Reflection. In the prologue of The Way of Perfection, Teresa says that she is thinking of listing some remedies for certain “common, small temptations” because “since they are so common perhaps little attention is paid to them.” There is a basic truth of human nature contained in these words, namely, that ingrained habits resist reflection. When a bad habit has taken root in us, we indulge in it without thinking. And when a community participates in the same bad habit, even less attention is paid to it. One such habit that Teresa writes of in this regard is that of chronic complaining.

“It seems to me an imperfection to be always complaining (quejarnos) about light illnesses. If you can tolerate them, don’t complain about them. When the sickness is serious, it does the complaining itself; this is different and the sickness is immediately obvious. Consider that you are few, and if one has this habit of complaining, it wears (fatigadas) everyone out. . .If you do not lose the habit of speaking and complaining about everything you will never finish your lamenting.

Quejarse, the infinitive of quejarnos, can mean to complain, to lament, to murmur, to gripe, or to grumble. We are all prone to complain prone to complain and grouse about many things. And complaining can become addictive because it temporarily relieves tension. In consequence, it can become habit forming.

We all know how hard it is to break the habit of complaining. At times, nothing seems to work. Teresa doesn’t provide us with a solution; nevertheless, she offers us something to reflectupon that may provide us with an incentive to change. She points out one of the effects that complaining has upon others. “It wears (fatigadas) everyone out. Fatigar, the infinitive of fatigadas means to tire, to weary, to fatigue, to gall.
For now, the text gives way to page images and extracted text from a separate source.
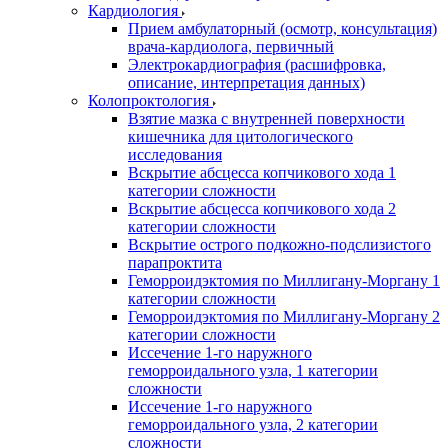
Кардиология
Прием амбулаторный (осмотр, консультация)
врача-кардиолога, первичный
Электрокардиография (расшифровка,
описание, интерпретация данных)
Колопроктология
Взятие мазка с внутренней поверхности
кишечника для цитологического
исследования
Вскрытие абсцесса копчикового хода 1
категории сложности
Вскрытие абсцесса копчикового хода 2
категории сложности
Вскрытие острого подкожно-подслизистого
парапроктита
Геморроидэктомия по Миллигану-Моргану 1
категории сложности
Геморроидэктомия по Миллигану-Моргану 2
категории сложности
Иссечение 1-го наружного
геморроидального узла, 1 категории
сложности
Иссечение 1-го наружного
геморроидального узла, 2 категории
сложности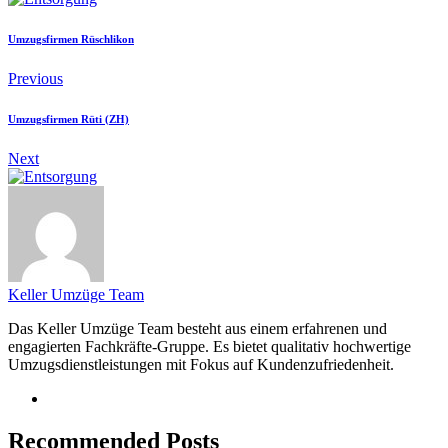
Umzugsfirmen Rüschlikon
Previous
Umzugsfirmen Rüti (ZH)
Next
Keller Umzüge Team
Das Keller Umzüge Team besteht aus einem erfahrenen und
engagierten Fachkräfte-Gruppe. Es bietet qualitativ hochwertige
Umzugsdienstleistungen mit Fokus auf Kundenzufriedenheit.
Recommended Posts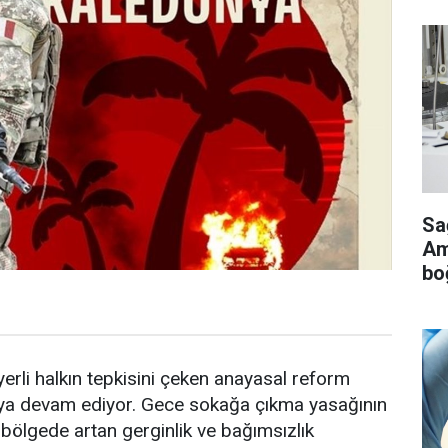
Sa
Ame
bo
erli halkın tepkisini çeken anayasal reform
maya devam ediyor. Gece sokağa çıkma yasağının
, bölgede artan gerginlik ve bağımsızlık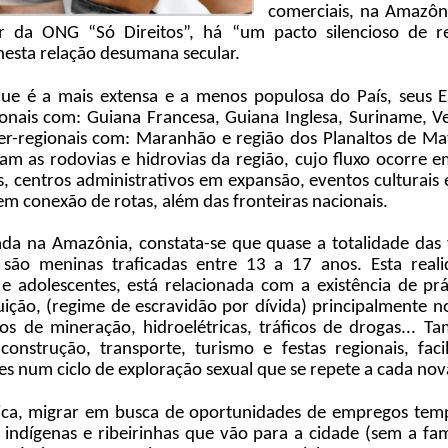
comerciais, na Amazôn
r da ONG “Só Direitos”, há “um pacto silencioso de 
 nesta relação desumana secular.
ue é a mais extensa e a menos populosa do País, seus 
cionais com: Guiana Francesa, Guiana Inglesa, Suriname, V
nter-regionais com: Maranhão e região dos Planaltos de Ma
m as rodovias e hidrovias da região, cujo fluxo ocorre em
, centros administrativos em expansão, eventos culturais e
tem conexão de rotas, além das fronteiras nacionais.
ada na Amazônia, constata-se que quase a totalidade das v
 são meninas traficadas entre 13 a 17 anos. Esta real
 e adolescentes, está relacionada com a existência de pr
uição, (regime de escravidão por dívida) principalmente 
os de mineração, hidroelétricas, tráficos de drogas... T
nstrução, transporte, turismo e festas regionais, fac
es num ciclo de exploração sexual que se repete a cada nov
ca, migrar em busca de oportunidades de empregos temp
indígenas e ribeirinhas que vão para a cidade (sem a fam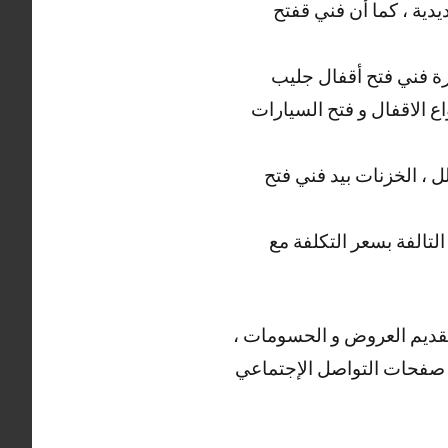
يدية ، كما أن فني قفتح
خبرة فني فتح أقفال جليب
 الاقفال و فتح السيارات
ل ، الخزنات بيد فني فتح
لتالفة بسعر التكلفة مع
بتقديم العروض و الحسومات ،
ى صفحات التواصل الإجتماعي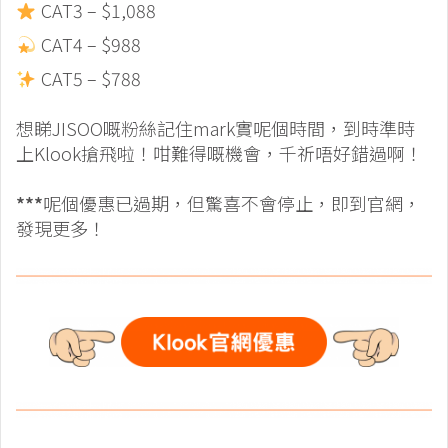
CAT3 – $1,088
CAT4 – $988
CAT5 – $788
想睇JISOO嘅粉絲記住mark實呢個時間，到時準時
上Klook搶飛啦！咁難得嘅機會，千祈唔好錯過啊！
***
呢個優惠已過期，但驚喜不會停止，即到官網，
發現更多！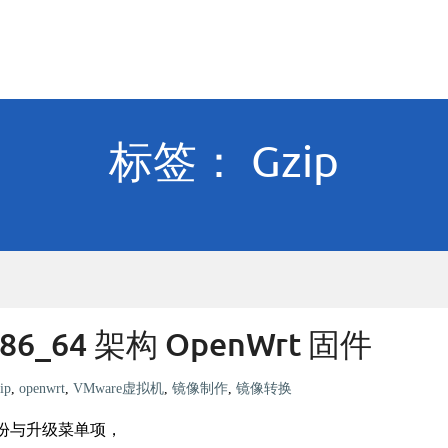
标签： Gzip
6_64 架构 OpenWrt 固件
ip
,
openwrt
,
VMware虚拟机
,
镜像制作
,
镜像转换
备份与升级菜单项，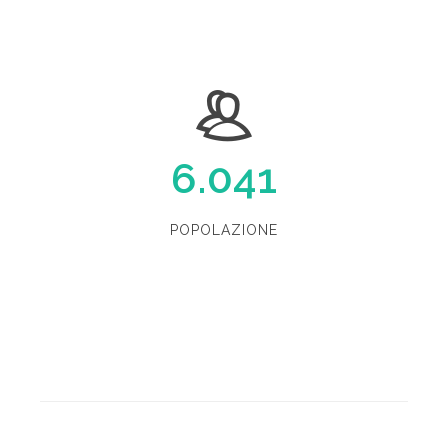
6.041
POPOLAZIONE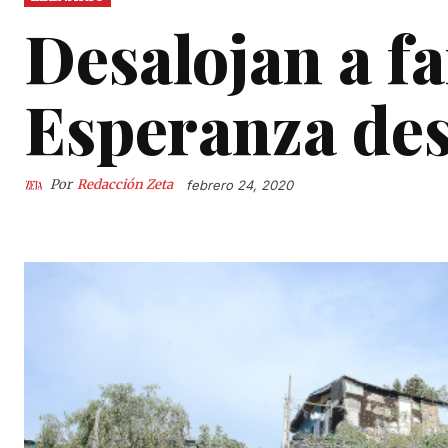
Desalojan a f
Esperanza des
Por
Redacción Zeta
febrero 24, 2020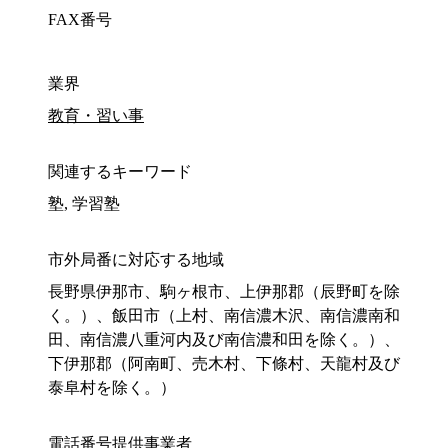
FAX番号
業界
教育・習い事
関連するキーワード
塾, 学習塾
市外局番に対応する地域
長野県伊那市、駒ヶ根市、上伊那郡（辰野町を除
く。）、飯田市（上村、南信濃木沢、南信濃南和
田、南信濃八重河内及び南信濃和田を除く。）、
下伊那郡（阿南町、売木村、下條村、天龍村及び
泰阜村を除く。）
電話番号提供事業者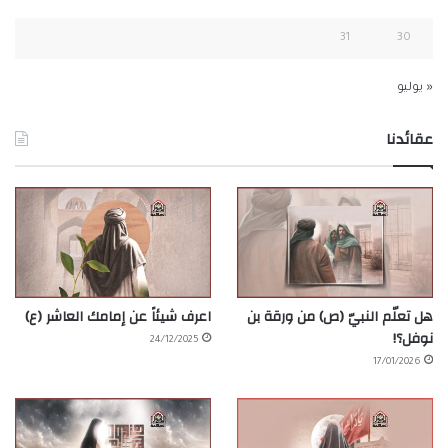
31
30
« يوليو
عقائدنا
هل تعلّم النبيّ (ص) من ورقة بن
اعرف شيئاً عن إمامك العاشر (ع)
نوفل؟!
24/12/2025
17/01/2026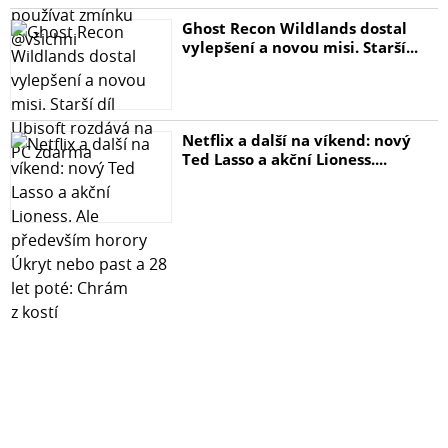
Ghost Recon Wildlands dostal
vylepšení a novou misi. Starší...
Netflix a další na víkend: nový
Ted Lasso a akční Lioness....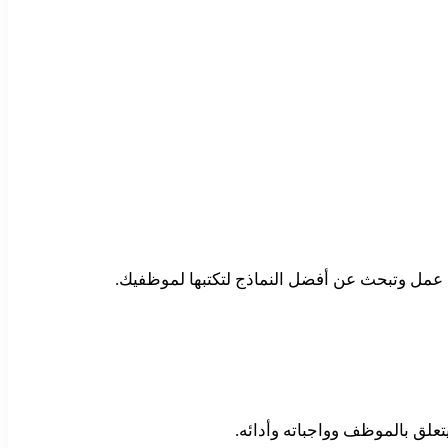
عمل وتبحث عن أفضل النماذج لتكتبها لموظفيك.
علق بالموظف وواجباته وأدائه.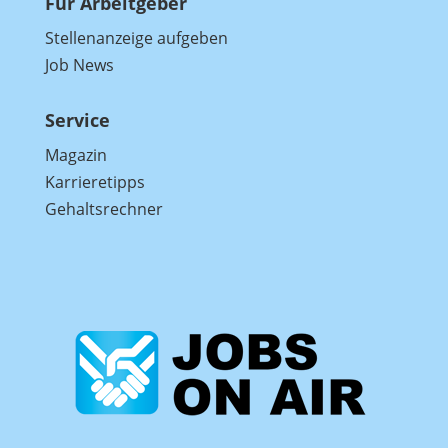
Für Arbeitgeber
Stellenanzeige aufgeben
Job News
Service
Magazin
Karrieretipps
Gehaltsrechner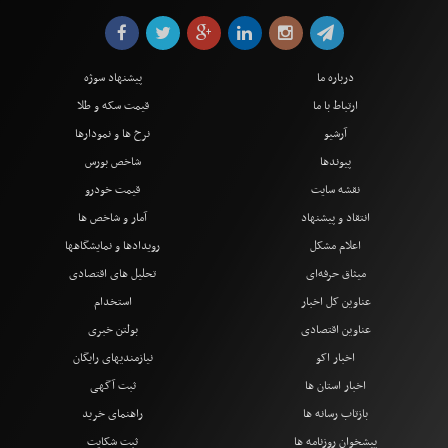
درباره ما
پیشنهاد سوژه
ارتباط با ما
قیمت سکه و طلا
آرشیو
نرخ ها و نمودارها
پیوندها
شاخص بورس
نقشه سایت
قیمت خودرو
انتقاد و پیشنهاد
آمار و شاخص ها
اعلام مشکل
رویدادها و نمایشگاهها
میثاق حرفه‌ای
تحلیل های اقتصادی
عناوین کل اخبار
استخدام
عناوین اقتصادی
بولتن خبری
اخبار اکو
نیازمندیهای رایگان
اخبار استان ها
ثبت آگهی
بازتاب رسانه ها
راهنمای خرید
پیشخوان روزنامه ها
ثبت شکایت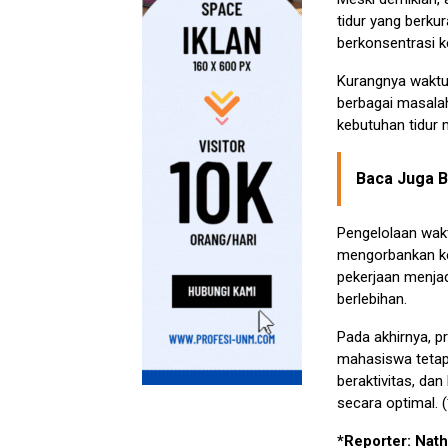
tidur yang berk
berkonsentrasi k
Kurangnya waktu 
berbagai masala
kebutuhan tidur 
Baca Juga Be
Pengelolaan wak
mengorbankan ke
pekerjaan menjad
berlebihan.
Pada akhirnya, p
mahasiswa tetap
beraktivitas, dan
secara optimal. (
*Reporter: Nath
How would you feel if you accidentally overheard the following conversation about yourself? “He is so tiresome. He goes on and on and on, complaining about everything and everyone. I cringe when I see him coming. He is so draining and such a tedious bore.” Wouldn’t you be devastated, knowing that this is what people really think about you? What effect do you think this knowledge would have upon your habit of complaining? Conversely, how would you feel if you heard that someone had said of you what Teresa said of Sr. Beatriz? “Never did she complain about anything.”

Question. Is there something that you are always complaining about? Have you ever considered the impact that your complaining has upon others? What impact does chronic complaining have upon you?